Have you ever tried your method with hourly data? in my experience OLMAR and RMR performing even better in terms of returns with it.

It seems worth to try. Did you take commission fee into consideration?

I can also point out that the set of selected tokens affects their performance dramatically

I suppose you mean the selection of assets? This process is done by automatically select top-volume assets at the end of training data. Select by hand might introduce survivorship bias.

And guys, this issues has been out of topic. If you want further communication, it's a good choice to e-mail me or use hangouts.
my Gmail: jzyjiangzhengyao@gmail.com

@ZhengyaoJiang Yes, I did take commission fee into consideration. One disturbing things about OLPS was that portfolios have very high entropy (meaning that it bets on only a few tokens (often one or two token) in each round and shifts completely.

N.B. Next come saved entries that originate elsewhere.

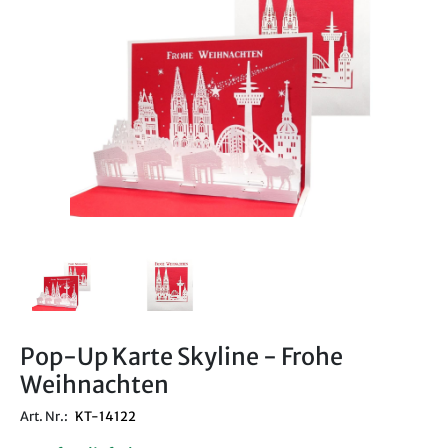
Pop-Up Karte Skyline - Frohe
Weihnachten
Art. Nr.:
KT-14122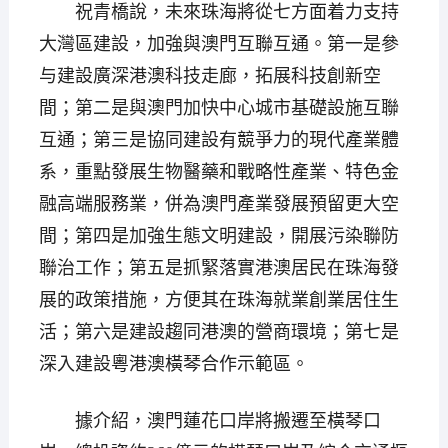
祝青橋說，未來珠海將從七方面着力支持
大灣區建設，加強與澳門互聯互通。第一是參
与建設廣深港澳科技走廊，拓展科技創新空
間；第二是與澳門加快中心城市基礎設施互聯
互通；第三是協同建設有競爭力的現代產業體
系，重點發展生物醫藥和戰略性產業、特色金
融高端服務業，併為澳門產業發展預留更大空
間；第四是加強生態文明建設，開展污染聯防
聯治工作；第五是抓緊落實港澳居民在珠海發
展的政策措施，方便其在珠海就業創業居住生
活；第六是建設趨同港澳的營商環境；第七是
深入建設粵港澳橫琴合作示範區。
據介紹，澳門蓮花口岸將搬遷至橫琴口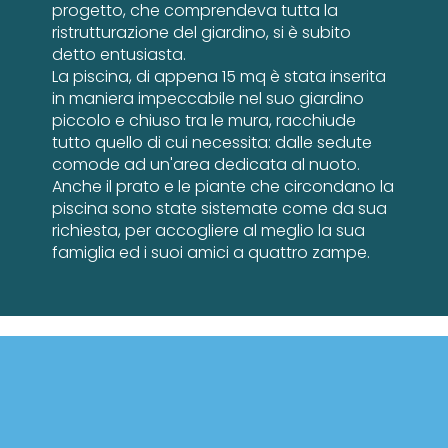
progetto, che comprendeva tutta la
ristrutturazione del giardino, si è subito
detto entusiasta.
La piscina, di appena 15 mq è stata inserita
in maniera impeccabile nel suo giardino
piccolo e chiuso tra le mura, racchiude
tutto quello di cui necessita: dalle sedute
comode ad un'area dedicata al nuoto.
Anche il prato e le piante che circondano la
piscina sono state sistemate come da sua
richiesta, per accogliere al meglio la sua
famiglia ed i suoi amici a quattro zampe.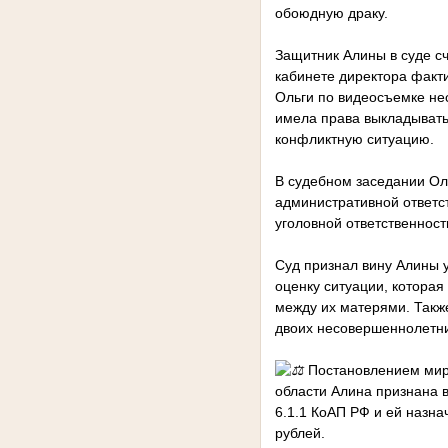
обоюдную драку.
Защитник Алины в суде сч
кабинете директора факти
Ольги по видеосъемке не
имела права выкладывать 
конфликтную ситуацию.
В судебном заседании Оль
административной ответст
уголовной ответственност
Суд признал вину Алины 
оценку ситуации, которая
между их матерями. Такж
двоих несовершеннолетни
Постановлением миро
области Алина признана 
6.1.1 КоАП РФ и ей назн
рублей.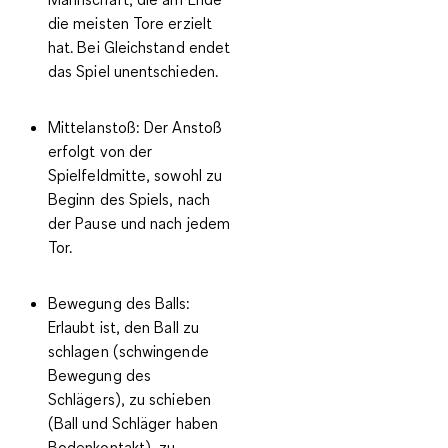
die meisten Tore erzielt
hat. Bei Gleichstand endet
das Spiel unentschieden.
Mittelanstoß:
Der Anstoß
erfolgt von der
Spielfeldmitte, sowohl zu
Beginn des Spiels, nach
der Pause und nach jedem
Tor.
Bewegung des Balls:
Erlaubt ist, den Ball zu
schlagen (schwingende
Bewegung des
Schlägers), zu schieben
(Ball und Schläger haben
Bodenkontakt), zu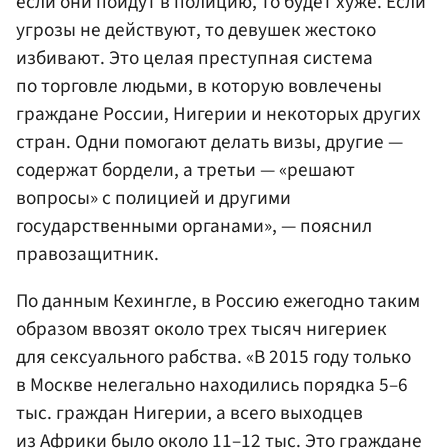
если они пойдут в полицию, то будет хуже. Если
угрозы не действуют, то девушек жестоко
избивают. Это целая преступная система
по торговле людьми, в которую вовлечены
граждане России, Нигерии и некоторых других
стран. Одни помогают делать визы, другие —
содержат бордели, а третьи — «решают
вопросы» с полицией и другими
государственными органами», — пояснил
правозащитник.
По данным Кехингле, в Россию ежегодно таким
образом ввозят около трех тысяч нигериек
для сексуального рабства. «В 2015 году только
в Москве нелегально находились порядка 5–6
тыс. граждан Нигерии, а всего выходцев
из Африки было около 11–12 тыс. Это граждане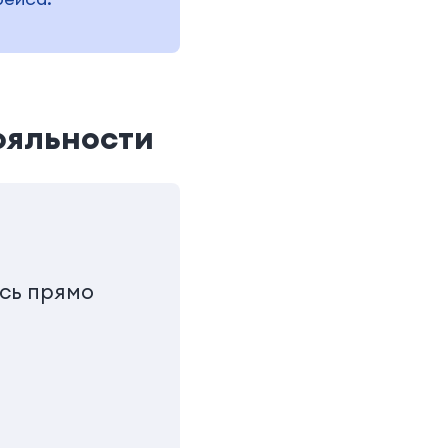
ояльности
сь прямо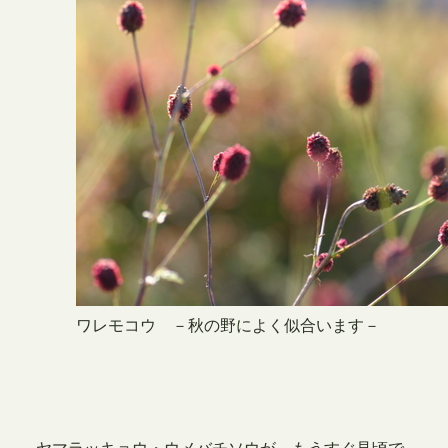
ワレモコウ －秋の野によく似合います－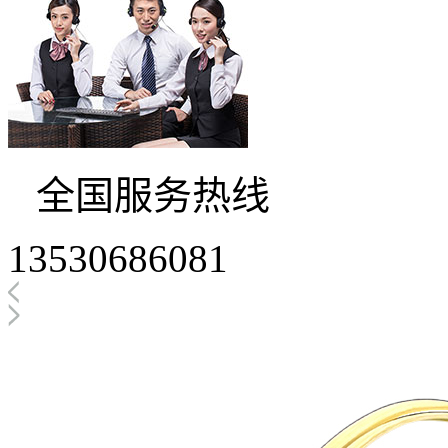
全国服务热线
13530686081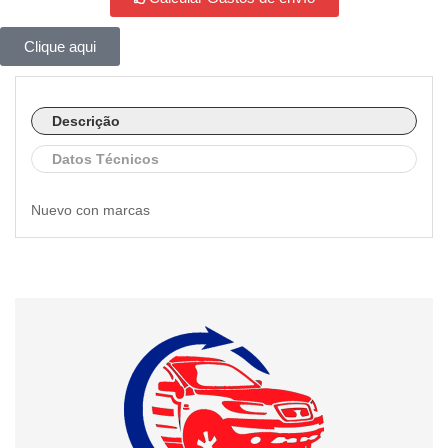
Clique aqui
Descrição
Datos Técnicos
Nuevo con marcas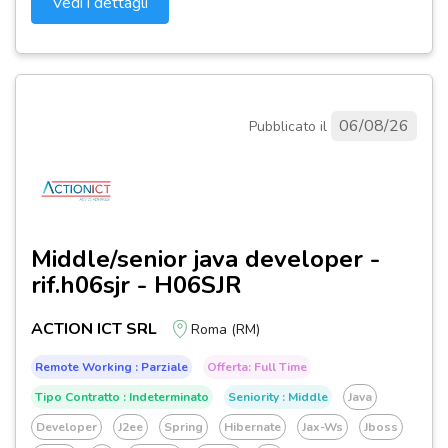
Vedi i dettagli
06/08/26
Pubblicato il
Middle/senior java developer -
rif.h06sjr - H06SJR
ACTION ICT SRL
Roma (RM)
Remote Working : Parziale
Offerta: Full Time
Tipo Contratto : Indeterminato
Seniority : Middle
Java
Developer
J2ee
Spring
Hibernate
Jax-Ws
Jboss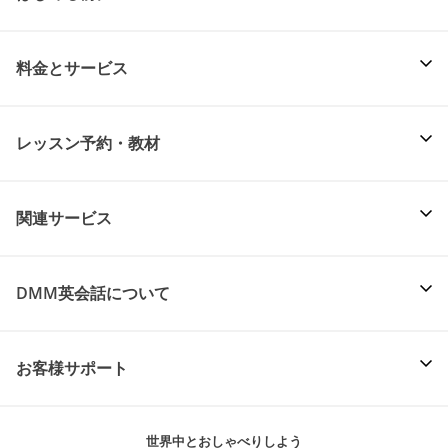
料金とサービス
レッスン予約・教材
関連サービス
DMM英会話について
お客様サポート
世界中とおしゃべりしよう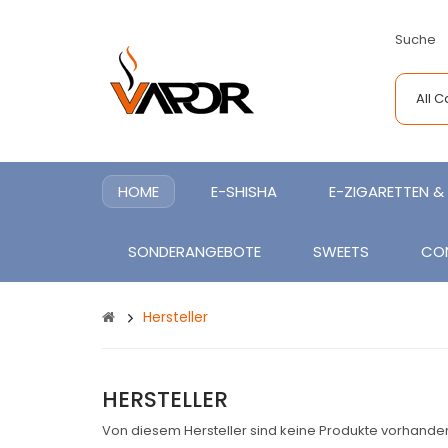
Suche
All 
HOME
E-SHISHA
E-ZIGARETTEN & 
SONDERANGEBOTE
SWEETS
CO
Hersteller
HERSTELLER
Von diesem Hersteller sind keine Produkte vorhande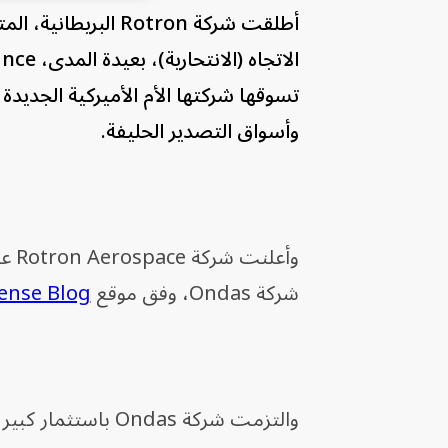
أطلقت شركة Rotron 
تسوقها شركتها الأم الأميركية الجديدة Ondas لدول الجناح الشرقي لحلف شمال الأطلسي (
وأسواق التصدير الحليفة.
وأع
شركة Ondas، وفق موقع
ense Blog
والتزمت شركة Ondas باستثمار كبير طويل الأجل في عملياتها بالمملكة المتحدة كجزء من الصفقة.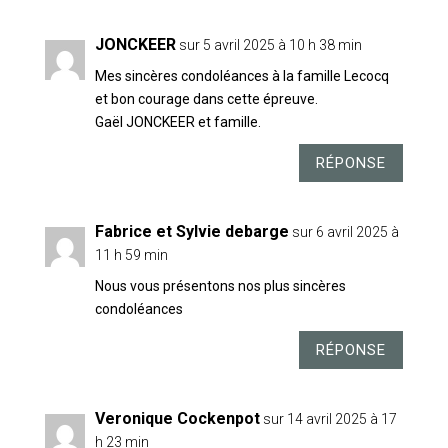
JONCKEER
sur 5 avril 2025 à 10 h 38 min
Mes sincères condoléances à la famille Lecocq
et bon courage dans cette épreuve.
Gaël JONCKEER et famille.
RÉPONSE
Fabrice et Sylvie debarge
sur 6 avril 2025 à
11 h 59 min
Nous vous présentons nos plus sincères
condoléances
RÉPONSE
Veronique Cockenpot
sur 14 avril 2025 à 17
h 23 min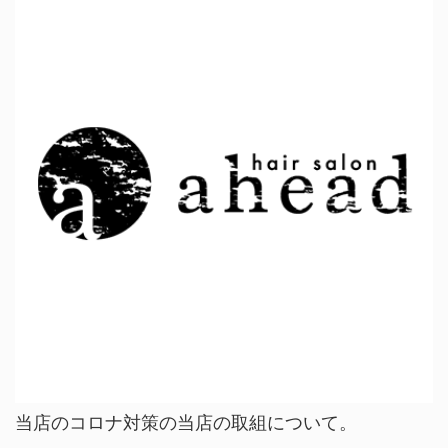
当店のコロナ対策の当店の取組について。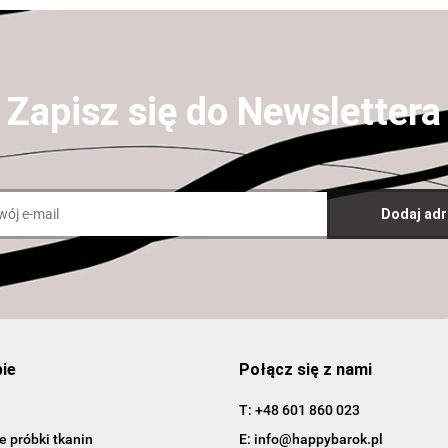
Zapisz się do Newslettera
pie
Połącz się z nami
T: +48 601 860 023
 próbki tkanin
E: info@happybarok.pl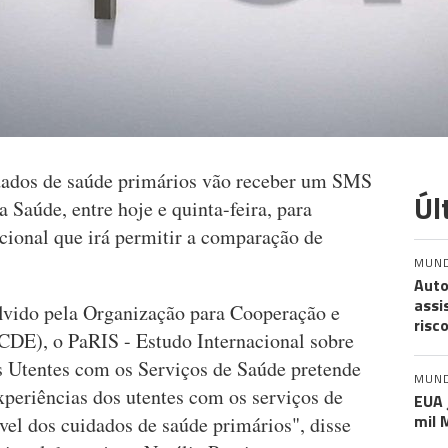
idados de saúde primários vão receber um SMS
Úl
 Saúde, entre hoje e quinta-feira, para
cional que irá permitir a comparação de
MUN
Auto
assi
vido pela Organização para Cooperação e
risc
E), o PaRIS - Estudo Internacional sobre
s Utentes com os Serviços de Saúde pretende
MUN
experiências dos utentes com os serviços de
EUA 
mil 
vel dos cuidados de saúde primários", disse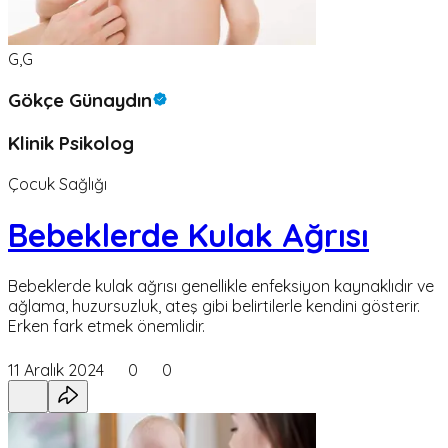
G,G
Gökçe Günaydın
Klinik Psikolog
Çocuk Sağlığı
Bebeklerde Kulak Ağrısı
Bebeklerde kulak ağrısı genellikle enfeksiyon kaynaklıdır ve
ağlama, huzursuzluk, ateş gibi belirtilerle kendini gösterir.
Erken fark etmek önemlidir.
11 Aralık 2024
0
0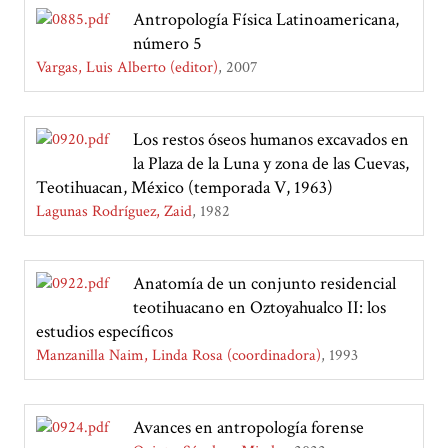
Antropología Física Latinoamericana,
número 5
Vargas, Luis Alberto (editor)
2007
Los restos óseos humanos excavados en
la Plaza de la Luna y zona de las Cuevas,
Teotihuacan, México (temporada V, 1963)
Lagunas Rodríguez, Zaid
1982
Anatomía de un conjunto residencial
teotihuacano en Oztoyahualco II: los
estudios específicos
Manzanilla Naim, Linda Rosa (coordinadora)
1993
Avances en antropología forense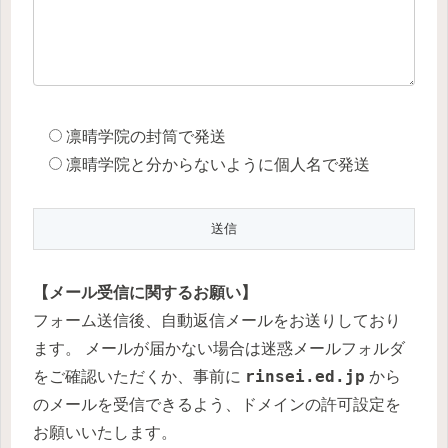
凛晴学院の封筒で発送
凛晴学院と分からないように個人名で発送
【メール受信に関するお願い】
フォーム送信後、自動返信メールをお送りしており
ます。 メールが届かない場合は迷惑メールフォルダ
rinsei.ed.jp
をご確認いただくか、事前に
から
のメールを受信できるよう、ドメインの許可設定を
お願いいたします。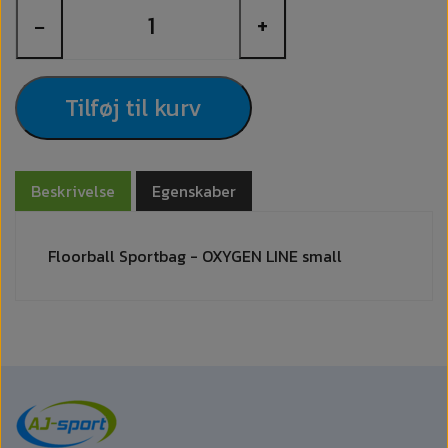
−
+
Tilføj til kurv
Beskrivelse
Egenskaber
Floorball Sportbag - OXYGEN LINE small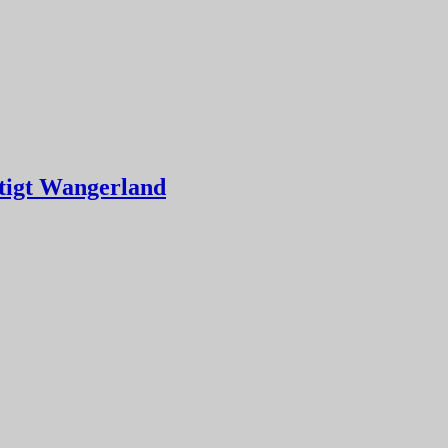
ftigt Wangerland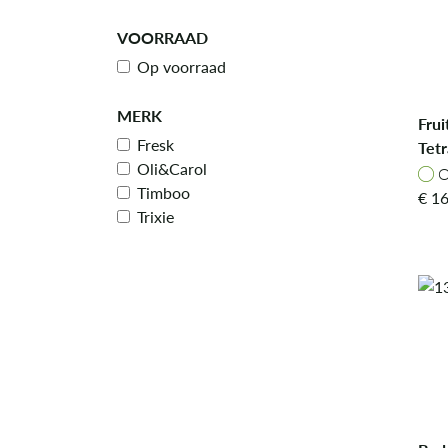
VOORRAAD
Op voorraad
MERK
Frui
Fresk
Tet
Oli&Carol
O
O
Timboo
€
16
Trixie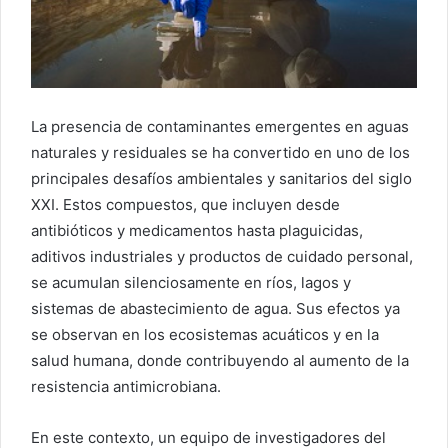
La presencia de contaminantes emergentes en aguas
naturales y residuales se ha convertido en uno de los
principales desafíos ambientales y sanitarios del siglo
XXI. Estos compuestos, que incluyen desde
antibióticos y medicamentos hasta plaguicidas,
aditivos industriales y productos de cuidado personal,
se acumulan silenciosamente en ríos, lagos y
sistemas de abastecimiento de agua. Sus efectos ya
se observan en los ecosistemas acuáticos y en la
salud humana, donde contribuyendo al aumento de la
resistencia antimicrobiana.
En este contexto, un equipo de investigadores del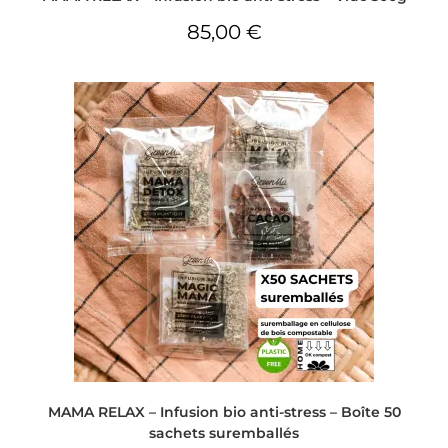
85,00
€
MAMA RELAX – Infusion bio anti-stress – Boîte 50
sachets suremballés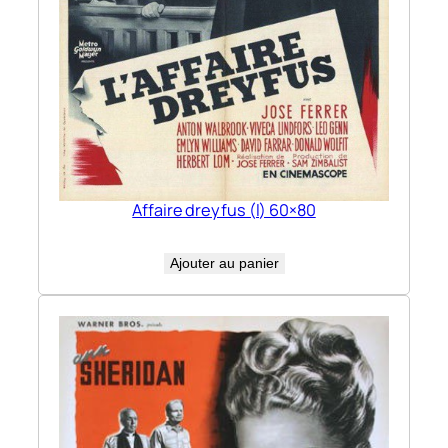
Affaire dreyfus (l) 60×80
Ajouter au panier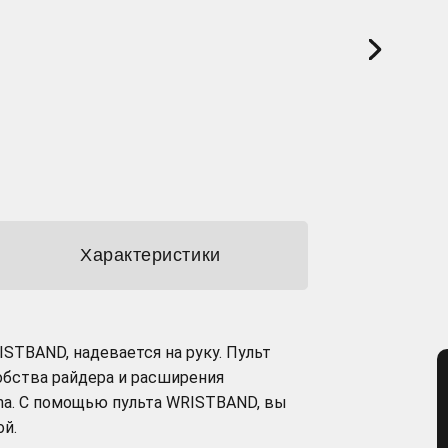
Характеристики
STBAND, надевается на руку. Пульт
обства райдера и расширения
na. С помощью пульта WRISTBAND, вы
ой.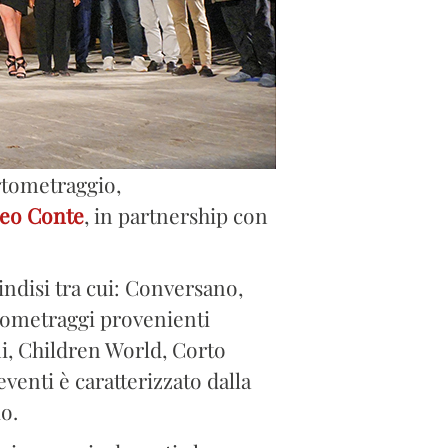
ortometraggio,
eo Conte
, in partnership con
indisi tra cui: Conversano,
rtometraggi provenienti
ani, Children World, Corto
venti è caratterizzato dalla
o.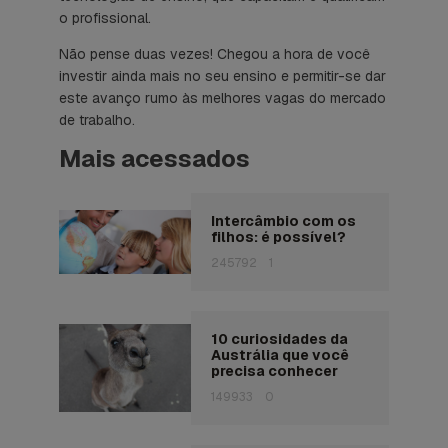
o profissional.
Não pense duas vezes! Chegou a hora de você
investir ainda mais no seu ensino e permitir-se dar
este avanço rumo às melhores vagas do mercado
de trabalho.
Mais acessados
Intercâmbio com os
filhos: é possível?
245792
1
10 curiosidades da
Austrália que você
precisa conhecer
149933
0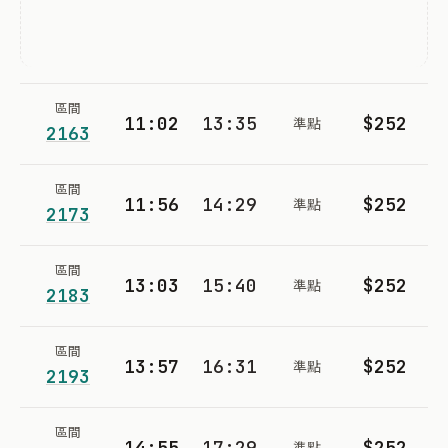
區間
11:02
13:35
$252
準點
2163
區間
11:56
14:29
$252
準點
2173
區間
13:03
15:40
$252
準點
2183
區間
13:57
16:31
$252
準點
2193
區間
14:55
17:29
$252
準點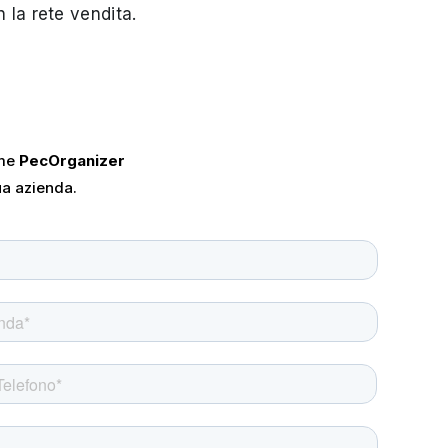
 la rete vendita.
ome
PecOrganizer
ua azienda.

I found this a bit disturbing and tried to reduce this behavior by using the lowest epsilon value or having a Kalman filter, but they didn't result better in backtests. I am curious if yours also make a similar behavior while distributing the wealth into tokens.

I am not talking about picking best performing ones in training data, that would certainly cause a bias. However, I would select assets based on Expert-knowledge in a real-world use, as that's also what people would normally do when buying & holding.

Ok, thank you very much. I will make further communication via your Gmail. Have a nice weekend.